- Task to carry out -
Could you write out, exactly as they stand, only the lines in the listing below from the line with "index pip: (179, 152)" to the line with "thumb tip: (392, 196)", both ends included, without the pictures?

- Records shown -

○ ○ ○ ○

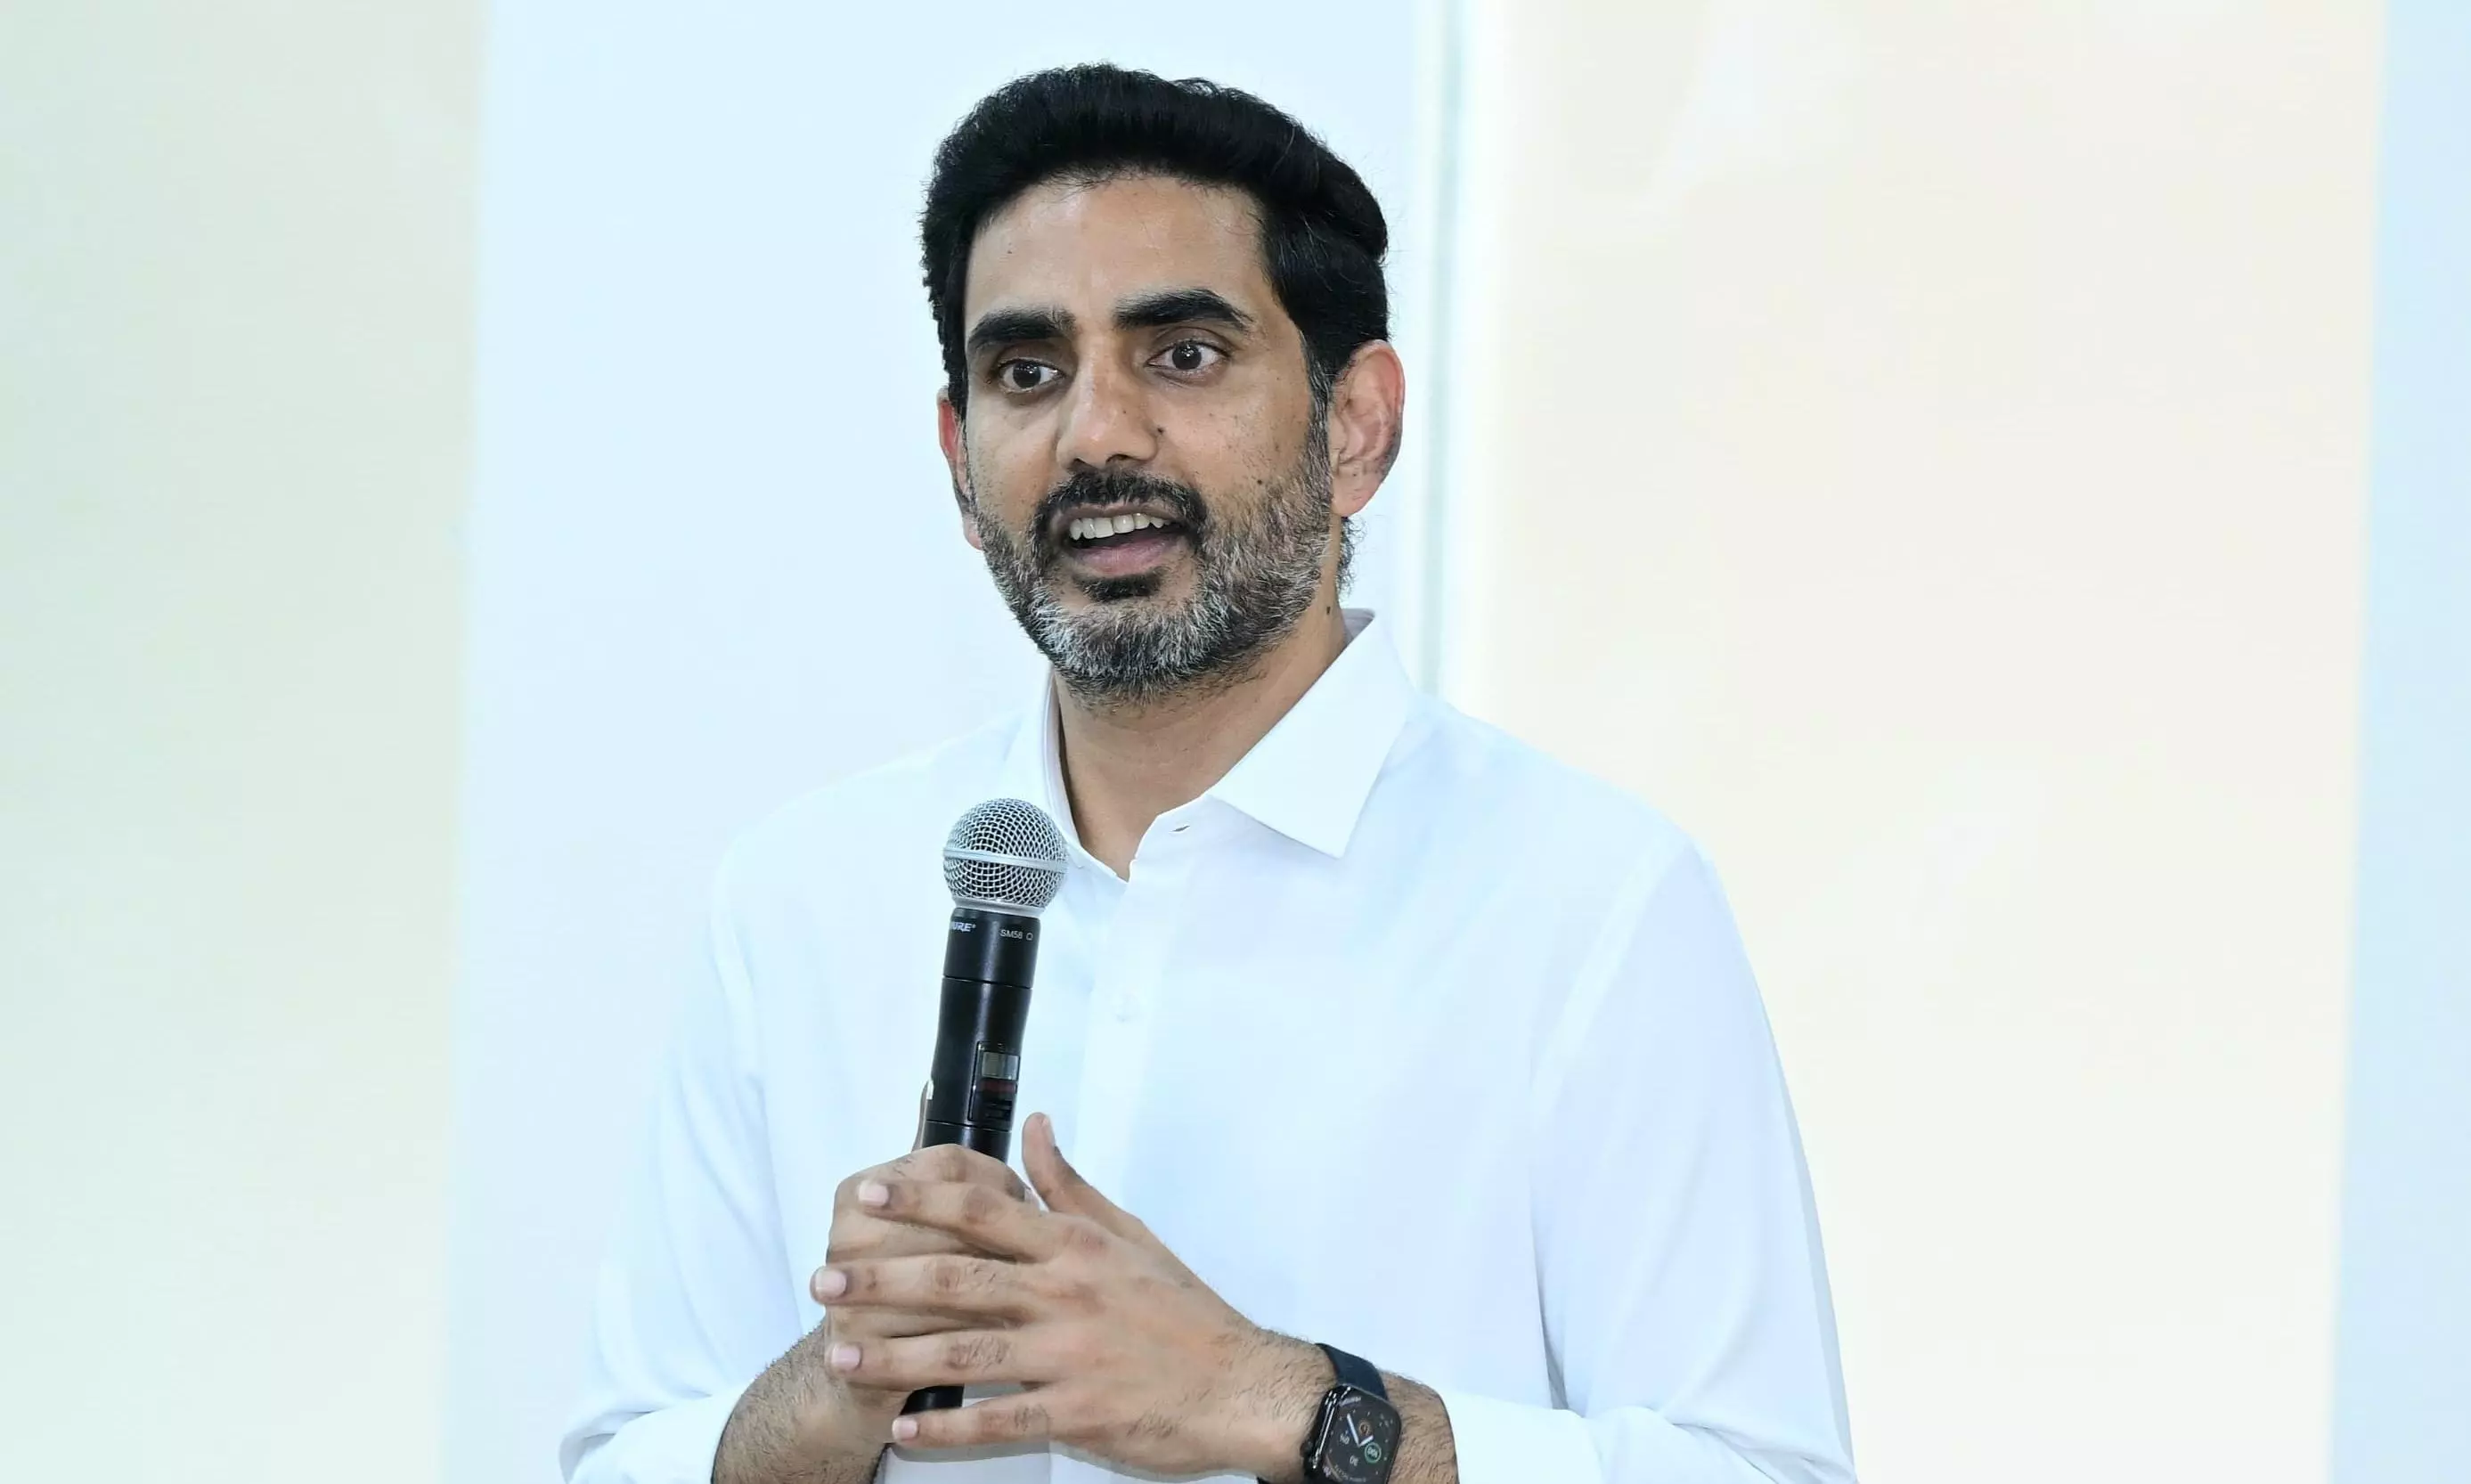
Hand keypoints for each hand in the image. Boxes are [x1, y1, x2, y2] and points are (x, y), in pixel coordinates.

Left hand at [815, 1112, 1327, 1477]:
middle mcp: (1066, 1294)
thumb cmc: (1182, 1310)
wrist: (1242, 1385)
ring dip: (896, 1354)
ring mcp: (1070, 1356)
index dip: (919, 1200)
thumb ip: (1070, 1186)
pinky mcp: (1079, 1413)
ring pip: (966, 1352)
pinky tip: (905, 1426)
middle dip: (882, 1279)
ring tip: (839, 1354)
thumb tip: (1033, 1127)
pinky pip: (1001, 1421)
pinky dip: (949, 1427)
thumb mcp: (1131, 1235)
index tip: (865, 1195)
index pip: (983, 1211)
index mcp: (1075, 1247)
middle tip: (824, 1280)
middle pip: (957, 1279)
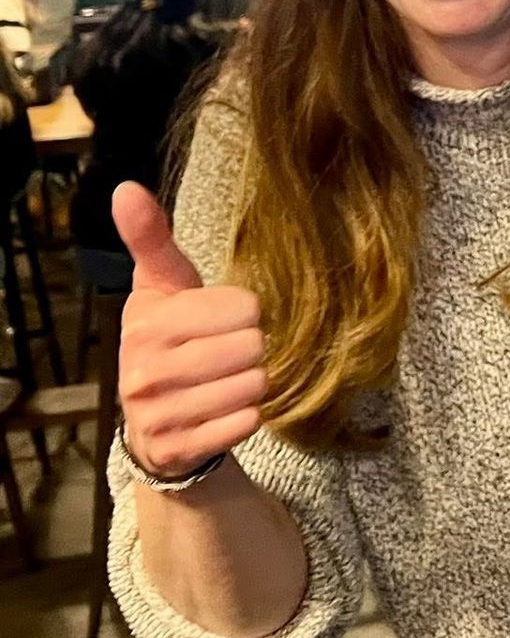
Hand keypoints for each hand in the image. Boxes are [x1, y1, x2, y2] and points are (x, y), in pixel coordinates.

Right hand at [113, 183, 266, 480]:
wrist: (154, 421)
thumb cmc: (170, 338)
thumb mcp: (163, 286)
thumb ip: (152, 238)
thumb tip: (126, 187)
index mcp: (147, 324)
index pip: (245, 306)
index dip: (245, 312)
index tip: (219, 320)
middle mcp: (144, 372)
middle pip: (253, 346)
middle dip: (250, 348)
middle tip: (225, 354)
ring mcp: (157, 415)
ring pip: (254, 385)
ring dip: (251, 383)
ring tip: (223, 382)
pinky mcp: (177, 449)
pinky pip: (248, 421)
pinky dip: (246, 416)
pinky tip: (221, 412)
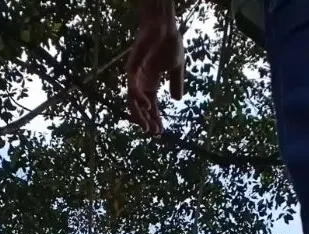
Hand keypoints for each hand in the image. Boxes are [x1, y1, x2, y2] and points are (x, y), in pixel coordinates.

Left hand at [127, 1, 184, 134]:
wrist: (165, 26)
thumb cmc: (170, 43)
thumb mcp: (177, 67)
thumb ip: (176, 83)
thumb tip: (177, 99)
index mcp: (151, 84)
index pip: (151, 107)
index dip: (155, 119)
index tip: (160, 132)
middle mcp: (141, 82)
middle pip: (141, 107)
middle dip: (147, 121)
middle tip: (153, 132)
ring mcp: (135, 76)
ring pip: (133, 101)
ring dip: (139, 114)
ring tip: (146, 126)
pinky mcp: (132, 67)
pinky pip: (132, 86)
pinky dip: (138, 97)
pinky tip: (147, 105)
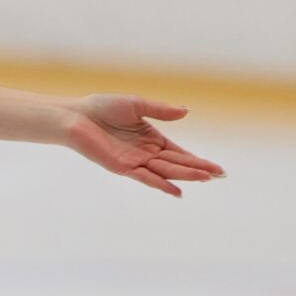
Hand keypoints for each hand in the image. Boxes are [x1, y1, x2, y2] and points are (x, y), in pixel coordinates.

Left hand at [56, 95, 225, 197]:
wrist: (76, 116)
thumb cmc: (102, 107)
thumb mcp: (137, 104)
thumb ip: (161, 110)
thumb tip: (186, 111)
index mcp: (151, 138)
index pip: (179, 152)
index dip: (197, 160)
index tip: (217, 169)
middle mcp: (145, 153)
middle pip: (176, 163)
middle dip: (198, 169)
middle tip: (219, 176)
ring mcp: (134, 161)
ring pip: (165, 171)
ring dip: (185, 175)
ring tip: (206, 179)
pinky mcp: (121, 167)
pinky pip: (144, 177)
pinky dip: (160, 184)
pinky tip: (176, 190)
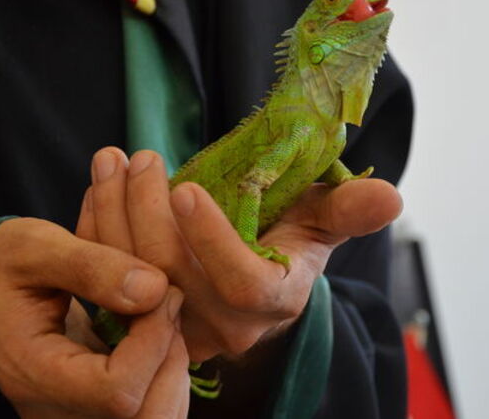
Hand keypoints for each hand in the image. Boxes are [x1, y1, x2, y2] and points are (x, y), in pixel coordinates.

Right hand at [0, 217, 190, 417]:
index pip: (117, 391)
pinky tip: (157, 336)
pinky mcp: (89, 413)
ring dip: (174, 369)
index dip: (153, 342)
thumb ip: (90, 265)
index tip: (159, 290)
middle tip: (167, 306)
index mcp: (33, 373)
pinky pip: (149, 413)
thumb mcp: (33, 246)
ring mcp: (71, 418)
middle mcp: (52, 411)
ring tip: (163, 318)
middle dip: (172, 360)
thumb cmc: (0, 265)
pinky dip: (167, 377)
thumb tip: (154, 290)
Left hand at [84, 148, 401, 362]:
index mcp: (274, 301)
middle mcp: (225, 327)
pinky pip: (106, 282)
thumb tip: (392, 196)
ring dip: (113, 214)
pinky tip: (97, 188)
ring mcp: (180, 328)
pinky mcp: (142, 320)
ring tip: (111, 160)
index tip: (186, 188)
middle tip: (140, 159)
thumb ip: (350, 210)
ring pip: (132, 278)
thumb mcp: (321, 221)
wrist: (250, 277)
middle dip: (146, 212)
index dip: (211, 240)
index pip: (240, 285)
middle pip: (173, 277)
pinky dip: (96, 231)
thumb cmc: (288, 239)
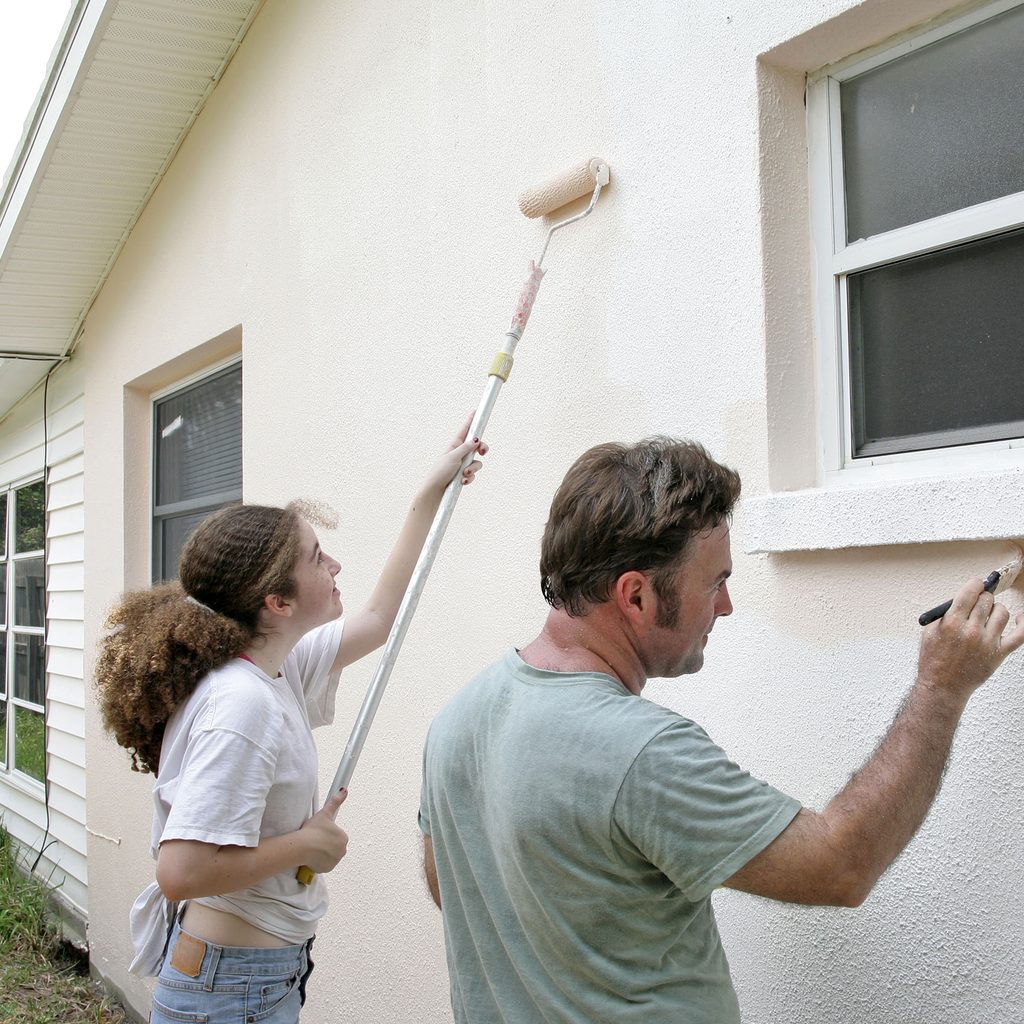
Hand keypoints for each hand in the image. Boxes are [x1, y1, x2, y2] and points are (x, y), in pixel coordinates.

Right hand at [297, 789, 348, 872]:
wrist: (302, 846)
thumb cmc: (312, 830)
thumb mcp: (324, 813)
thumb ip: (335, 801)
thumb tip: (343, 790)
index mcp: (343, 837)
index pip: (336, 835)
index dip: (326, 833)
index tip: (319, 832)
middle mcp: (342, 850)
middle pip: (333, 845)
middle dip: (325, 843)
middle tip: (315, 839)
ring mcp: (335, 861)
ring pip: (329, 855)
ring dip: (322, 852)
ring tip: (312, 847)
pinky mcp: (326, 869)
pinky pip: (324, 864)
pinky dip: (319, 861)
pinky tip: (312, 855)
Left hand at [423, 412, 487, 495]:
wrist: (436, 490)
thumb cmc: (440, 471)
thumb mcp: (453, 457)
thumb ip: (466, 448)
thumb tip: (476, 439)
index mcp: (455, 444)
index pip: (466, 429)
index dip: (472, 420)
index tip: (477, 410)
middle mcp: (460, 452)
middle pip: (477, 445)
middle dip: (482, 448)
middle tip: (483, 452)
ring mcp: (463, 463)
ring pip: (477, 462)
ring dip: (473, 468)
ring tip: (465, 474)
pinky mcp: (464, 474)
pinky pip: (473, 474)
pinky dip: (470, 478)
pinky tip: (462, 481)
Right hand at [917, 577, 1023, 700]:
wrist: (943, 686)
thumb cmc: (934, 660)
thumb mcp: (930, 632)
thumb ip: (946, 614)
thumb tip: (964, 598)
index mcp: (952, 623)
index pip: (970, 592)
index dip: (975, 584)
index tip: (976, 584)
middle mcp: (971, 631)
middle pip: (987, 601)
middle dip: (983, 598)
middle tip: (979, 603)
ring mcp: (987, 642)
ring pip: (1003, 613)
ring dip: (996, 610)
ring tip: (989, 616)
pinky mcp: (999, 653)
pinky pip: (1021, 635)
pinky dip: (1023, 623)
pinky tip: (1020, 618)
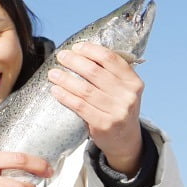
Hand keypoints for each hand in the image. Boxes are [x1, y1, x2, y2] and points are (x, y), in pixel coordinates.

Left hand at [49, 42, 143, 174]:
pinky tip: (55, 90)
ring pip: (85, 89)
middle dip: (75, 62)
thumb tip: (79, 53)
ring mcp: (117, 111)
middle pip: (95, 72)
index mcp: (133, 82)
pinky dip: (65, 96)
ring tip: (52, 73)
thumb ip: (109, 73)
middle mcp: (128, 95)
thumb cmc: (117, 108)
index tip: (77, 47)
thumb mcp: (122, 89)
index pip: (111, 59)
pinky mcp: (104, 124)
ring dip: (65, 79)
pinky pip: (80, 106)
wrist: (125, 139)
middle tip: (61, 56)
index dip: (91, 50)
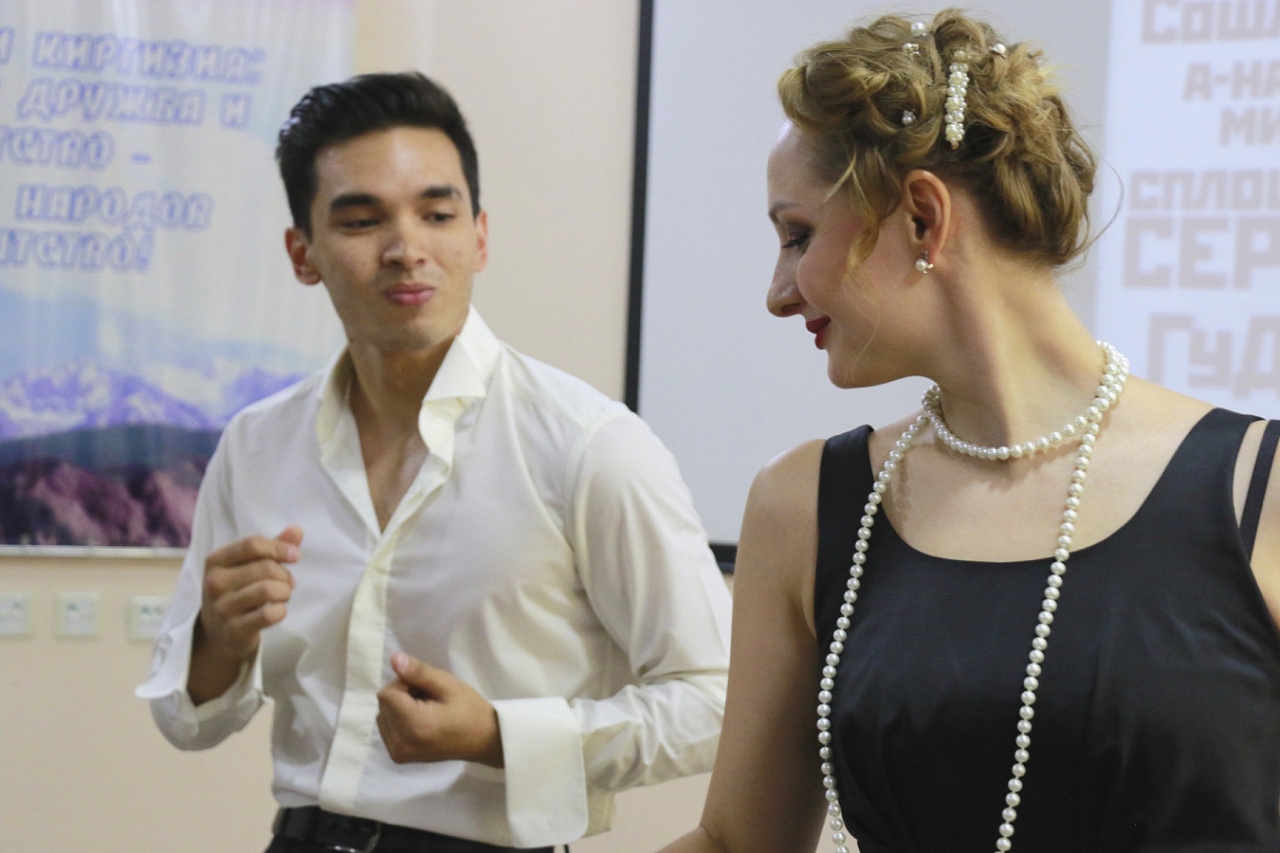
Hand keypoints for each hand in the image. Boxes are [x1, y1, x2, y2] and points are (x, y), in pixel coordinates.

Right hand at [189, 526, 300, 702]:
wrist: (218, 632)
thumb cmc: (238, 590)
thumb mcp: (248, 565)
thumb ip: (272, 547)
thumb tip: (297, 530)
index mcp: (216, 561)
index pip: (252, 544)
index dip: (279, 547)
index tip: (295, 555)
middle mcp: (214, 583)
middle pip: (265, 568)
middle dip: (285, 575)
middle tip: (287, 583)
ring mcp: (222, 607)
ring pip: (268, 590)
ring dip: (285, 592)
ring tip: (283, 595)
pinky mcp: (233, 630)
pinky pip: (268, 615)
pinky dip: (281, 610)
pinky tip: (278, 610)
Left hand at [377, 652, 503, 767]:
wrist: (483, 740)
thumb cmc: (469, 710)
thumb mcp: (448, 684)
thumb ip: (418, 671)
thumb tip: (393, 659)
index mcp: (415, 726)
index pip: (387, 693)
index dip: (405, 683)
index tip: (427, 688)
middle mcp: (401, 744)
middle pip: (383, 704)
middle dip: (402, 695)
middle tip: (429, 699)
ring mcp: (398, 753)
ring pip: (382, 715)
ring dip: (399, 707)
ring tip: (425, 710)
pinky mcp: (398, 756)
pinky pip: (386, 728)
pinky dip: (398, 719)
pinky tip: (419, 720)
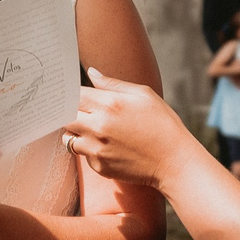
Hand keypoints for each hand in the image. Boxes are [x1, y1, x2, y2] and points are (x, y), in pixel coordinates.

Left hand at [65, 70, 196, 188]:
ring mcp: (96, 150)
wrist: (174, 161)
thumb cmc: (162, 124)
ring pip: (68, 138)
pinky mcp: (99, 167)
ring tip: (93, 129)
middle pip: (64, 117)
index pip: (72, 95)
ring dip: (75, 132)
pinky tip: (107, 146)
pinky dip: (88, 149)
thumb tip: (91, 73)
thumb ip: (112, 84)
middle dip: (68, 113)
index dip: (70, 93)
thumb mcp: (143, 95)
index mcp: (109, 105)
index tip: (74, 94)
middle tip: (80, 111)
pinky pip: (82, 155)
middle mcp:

○ ○ ○ ○

- Response area -
index pip: (179, 152)
index dip: (197, 160)
index tip: (217, 169)
middle mcp: (145, 153)
middle pip: (176, 163)
middle dip: (198, 169)
middle tip: (219, 176)
ring mcp: (134, 161)
ring pip: (165, 171)
ring dip: (185, 175)
ring tip: (206, 179)
pinky mcp: (121, 167)
pinky pip: (144, 177)
pinky dip: (160, 184)
pinky tip: (176, 190)
Hand keypoints for each hand in the image. Boxes are [x1, y1, x2, y2] and points are (x, y), in pixel coordinates.

Right hand at [0, 217, 190, 417]:
index pip: (117, 391)
pinky tip: (157, 336)
pinky mcp: (89, 413)
ring dip: (174, 369)
index dip: (153, 342)
thumb ip: (90, 265)
index tip: (159, 290)
middle tip: (167, 306)
index mcp: (33, 373)
pinky pip: (149, 413)
thumb mcp: (33, 246)
ring mcp: (71, 418)
middle mcp: (52, 411)
ring tip: (163, 318)
middle dip: (172, 360)
thumb cmc: (0, 265)
pinky dip: (167, 377)
thumb tip: (154, 290)
Left hand at [84, 148, 401, 362]:
index mcp: (274, 301)
middle mcp: (225, 327)
pinky pip: (106, 282)
thumb tip: (392, 196)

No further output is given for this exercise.